Alors que la campagne électorale commence à être bien entamée désormais, certaines personnalités politiques restent encore en retrait. C'est le cas de Dominique Strauss-Kahn, mal utilisé par Ségolène Royal. C'est le cas des derniers chiraquiens, comme François Baroin, qui attendent que Jacques Chirac annonce sa décision sur une éventuelle candidature. Prétexte aussi utilisé depuis longtemps par Dominique de Villepin pour éviter de prendre position. Il y a également le cas de Jean-Louis Borloo. Le gouvernement doit travailler jusqu'au bout dit Président de la République. Le ministre de la Cohésion sociale lui suit ce mot d'ordre à la lettre, et est l'un des derniers ministres à connaître une activité toujours constante, et peu importe que la session parlementaire se soit achevée. Cela ne veut pas dire pour autant qu'il n'a pas sa place dans cette campagne, bien au contraire. A l'automne dernier, au dernier congrès du Parti Radical (qu'il co-préside avec André Rossinot le maire de Nancy), il a refusé de prendre parti en faveur de Nicolas Sarkozy, alors que sa formation politique fait partie de l'UMP. Pendant ce temps-là, François Bayrou répond, lorsqu'on lui pose la question, que Jean-Louis Borloo pourrait faire partie de ces personnalités pouvant travailler avec lui dans le cadre de son gouvernement de la gauche, du centre et de la droite.

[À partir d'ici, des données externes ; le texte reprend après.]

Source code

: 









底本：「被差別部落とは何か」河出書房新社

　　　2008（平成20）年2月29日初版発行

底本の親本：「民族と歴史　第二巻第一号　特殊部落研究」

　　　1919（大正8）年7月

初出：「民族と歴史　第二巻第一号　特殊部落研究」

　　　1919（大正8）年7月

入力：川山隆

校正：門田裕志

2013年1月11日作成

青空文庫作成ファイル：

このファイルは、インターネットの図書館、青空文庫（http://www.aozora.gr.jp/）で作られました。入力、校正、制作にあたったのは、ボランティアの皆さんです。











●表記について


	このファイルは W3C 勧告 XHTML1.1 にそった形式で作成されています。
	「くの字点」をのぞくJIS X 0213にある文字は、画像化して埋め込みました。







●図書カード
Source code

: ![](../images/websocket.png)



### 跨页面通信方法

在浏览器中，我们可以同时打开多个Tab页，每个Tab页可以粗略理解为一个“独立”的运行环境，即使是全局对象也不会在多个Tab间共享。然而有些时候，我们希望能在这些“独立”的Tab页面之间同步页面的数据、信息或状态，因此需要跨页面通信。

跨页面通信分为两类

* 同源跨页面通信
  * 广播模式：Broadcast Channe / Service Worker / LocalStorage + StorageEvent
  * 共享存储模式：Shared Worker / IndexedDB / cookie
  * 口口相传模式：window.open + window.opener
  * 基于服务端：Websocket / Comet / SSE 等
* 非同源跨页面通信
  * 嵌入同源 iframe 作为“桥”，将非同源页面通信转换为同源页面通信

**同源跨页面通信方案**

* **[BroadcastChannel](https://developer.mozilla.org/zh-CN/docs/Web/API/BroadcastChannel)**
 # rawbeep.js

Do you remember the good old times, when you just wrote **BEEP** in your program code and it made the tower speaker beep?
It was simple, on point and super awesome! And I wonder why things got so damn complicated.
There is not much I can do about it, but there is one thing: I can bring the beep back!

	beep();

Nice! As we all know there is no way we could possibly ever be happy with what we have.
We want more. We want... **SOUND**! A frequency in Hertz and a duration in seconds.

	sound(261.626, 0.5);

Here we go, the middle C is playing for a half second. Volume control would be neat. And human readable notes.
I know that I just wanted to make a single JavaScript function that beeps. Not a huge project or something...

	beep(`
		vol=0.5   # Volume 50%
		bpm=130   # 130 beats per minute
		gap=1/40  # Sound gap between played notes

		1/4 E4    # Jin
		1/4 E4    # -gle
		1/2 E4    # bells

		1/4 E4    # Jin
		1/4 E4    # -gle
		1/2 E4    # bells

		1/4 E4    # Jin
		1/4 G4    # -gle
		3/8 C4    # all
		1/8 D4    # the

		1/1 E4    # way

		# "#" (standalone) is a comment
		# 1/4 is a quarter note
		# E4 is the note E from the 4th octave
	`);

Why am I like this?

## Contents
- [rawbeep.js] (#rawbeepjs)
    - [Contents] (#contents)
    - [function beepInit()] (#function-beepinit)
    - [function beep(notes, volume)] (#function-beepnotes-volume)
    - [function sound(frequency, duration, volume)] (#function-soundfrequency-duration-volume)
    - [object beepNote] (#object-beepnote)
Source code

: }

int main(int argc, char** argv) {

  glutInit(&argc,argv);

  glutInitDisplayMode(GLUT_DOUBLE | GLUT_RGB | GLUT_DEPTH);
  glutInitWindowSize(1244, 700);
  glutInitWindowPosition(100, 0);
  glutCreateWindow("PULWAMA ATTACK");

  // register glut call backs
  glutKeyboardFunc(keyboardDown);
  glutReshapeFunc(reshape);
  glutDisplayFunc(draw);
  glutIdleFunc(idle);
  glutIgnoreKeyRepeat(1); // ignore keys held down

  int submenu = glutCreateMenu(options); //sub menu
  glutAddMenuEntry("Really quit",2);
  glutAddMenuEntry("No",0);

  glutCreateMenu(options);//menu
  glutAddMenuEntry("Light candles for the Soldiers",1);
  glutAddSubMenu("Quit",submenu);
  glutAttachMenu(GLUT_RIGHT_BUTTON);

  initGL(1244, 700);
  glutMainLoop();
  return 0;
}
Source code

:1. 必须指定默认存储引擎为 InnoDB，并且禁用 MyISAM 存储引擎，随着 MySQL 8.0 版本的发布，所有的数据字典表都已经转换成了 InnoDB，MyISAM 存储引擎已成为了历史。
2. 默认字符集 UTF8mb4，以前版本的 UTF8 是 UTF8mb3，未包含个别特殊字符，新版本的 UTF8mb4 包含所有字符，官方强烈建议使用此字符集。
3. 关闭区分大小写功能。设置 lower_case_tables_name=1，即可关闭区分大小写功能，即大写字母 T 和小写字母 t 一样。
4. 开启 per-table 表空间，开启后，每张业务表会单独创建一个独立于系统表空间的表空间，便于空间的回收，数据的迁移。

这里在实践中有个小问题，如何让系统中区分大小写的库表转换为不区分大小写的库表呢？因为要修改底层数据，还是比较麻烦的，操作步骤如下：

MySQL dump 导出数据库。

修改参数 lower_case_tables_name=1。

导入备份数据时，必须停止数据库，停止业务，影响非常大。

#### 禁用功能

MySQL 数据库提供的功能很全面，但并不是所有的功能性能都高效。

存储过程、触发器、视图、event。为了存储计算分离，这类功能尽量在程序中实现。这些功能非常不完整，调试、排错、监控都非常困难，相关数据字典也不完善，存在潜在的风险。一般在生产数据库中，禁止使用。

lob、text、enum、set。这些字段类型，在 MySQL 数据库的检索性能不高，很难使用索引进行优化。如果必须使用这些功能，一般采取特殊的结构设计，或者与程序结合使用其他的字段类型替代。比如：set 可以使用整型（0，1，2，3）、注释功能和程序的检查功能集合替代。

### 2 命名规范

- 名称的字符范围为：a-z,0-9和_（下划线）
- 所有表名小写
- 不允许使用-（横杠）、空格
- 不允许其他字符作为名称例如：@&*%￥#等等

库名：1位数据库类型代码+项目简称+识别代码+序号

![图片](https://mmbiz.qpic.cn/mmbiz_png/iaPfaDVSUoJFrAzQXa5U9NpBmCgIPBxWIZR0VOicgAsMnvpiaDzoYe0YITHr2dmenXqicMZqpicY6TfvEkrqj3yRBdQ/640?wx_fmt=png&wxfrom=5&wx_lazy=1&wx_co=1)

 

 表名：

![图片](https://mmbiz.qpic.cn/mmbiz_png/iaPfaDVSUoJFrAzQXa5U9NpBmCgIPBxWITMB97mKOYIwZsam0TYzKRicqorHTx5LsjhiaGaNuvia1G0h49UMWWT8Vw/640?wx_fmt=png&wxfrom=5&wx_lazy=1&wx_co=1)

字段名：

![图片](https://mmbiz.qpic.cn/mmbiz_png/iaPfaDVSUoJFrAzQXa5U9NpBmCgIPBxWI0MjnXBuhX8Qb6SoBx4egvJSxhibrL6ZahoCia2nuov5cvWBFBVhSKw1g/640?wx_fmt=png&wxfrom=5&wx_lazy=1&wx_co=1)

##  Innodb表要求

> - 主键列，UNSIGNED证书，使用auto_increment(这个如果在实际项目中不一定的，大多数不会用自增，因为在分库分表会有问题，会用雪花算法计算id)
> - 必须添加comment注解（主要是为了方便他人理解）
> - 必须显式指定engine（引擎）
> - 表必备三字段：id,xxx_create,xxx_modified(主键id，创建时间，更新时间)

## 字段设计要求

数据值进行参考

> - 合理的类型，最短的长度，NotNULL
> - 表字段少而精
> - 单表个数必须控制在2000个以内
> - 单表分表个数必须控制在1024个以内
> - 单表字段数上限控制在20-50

Il est pourtant peu probable que Jean-Louis Borloo soutienne avant l'élection présidentielle François Bayrou, même s'il n'a probablement aucune hostilité envers lui, ayant été son porte-parole lors de la campagne de 2002. Mais Jean-Louis Borloo se trouve être ambitieux, par pour viser à long terme la Présidence, mais ambitieux pour son pays, pour amplifier le travail qu'il a accompli ces cinq dernières années. Cette fois-ci, il souhaite donc accéder à Matignon pour avoir les coudées plus franches quant à la mise en place des mesures qui lui sont chères. Actuellement, il dit passer ses soirées à les décrire dans un livre qui doit bientôt sortir. Elles sont la base de sa discussion avec Nicolas Sarkozy pour effectuer son ralliement à la candidature de ce dernier. Le candidat de l'UMP serait bien inspiré de profiter de l'inspiration sociale qu'apporte Jean-Louis Borloo. Et s'il est trop tôt pour penser à se distribuer les postes, Jean-Louis Borloo doit rester un premier ministre potentiel pour celui qui veut être président, en compagnie de François Fillon ou de Michèle Alliot-Marie. Ces trois premier-ministrables ont tous des sensibilités différentes de celles de Nicolas Sarkozy, et donc complémentaires. Il doit en tenir compte dans sa campagne, car le rassemblement qu'il doit opérer passe par là.

En l'occurrence le soutien de Jean-Louis Borloo a un poids politique supérieur à ses propositions, alors qu'elles sont déjà fortes. Il peut être vu comme une possibilité pour Nicolas Sarkzoy d'occupper le centre, alors que François Bayrou semble occupper de plus en plus d'espace dans le paysage politique en reniant son appartenance à la droite. D'une manière générale, Nicolas Sarkozy a plusieurs cartes centristes à jouer, car une bonne partie des membres de l'UMP sont justement d'inspiration centriste, et sont autant démocrates-chrétiens que le candidat de l'UDF. Ils doivent pouvoir s'exprimer fortement pendant cette campagne. Il peut aussi compter sur le soutien de Simone Veil, femme politique estimée de tous, et dont la parole a d'autant plus de poids qu'elle est rare (car elle était soumise au devoir de réserve en étant au Conseil Constitutionnel) et réflechie. Les accomplissements de celle-ci dans les gouvernements et au niveau européen, et sa force de conviction peuvent être très utiles au candidat, pour orienter son propre discours, et pour convaincre des indécis. Et pour le cas particulier de Jean-Louis Borloo, on peut sourire en pensant que le Parti Radical pourrait avoir de nouveau le rôle de faiseur de roi, ou plutôt de majorité, rôle qui lui était dévolu dans les IIIème et IVème République.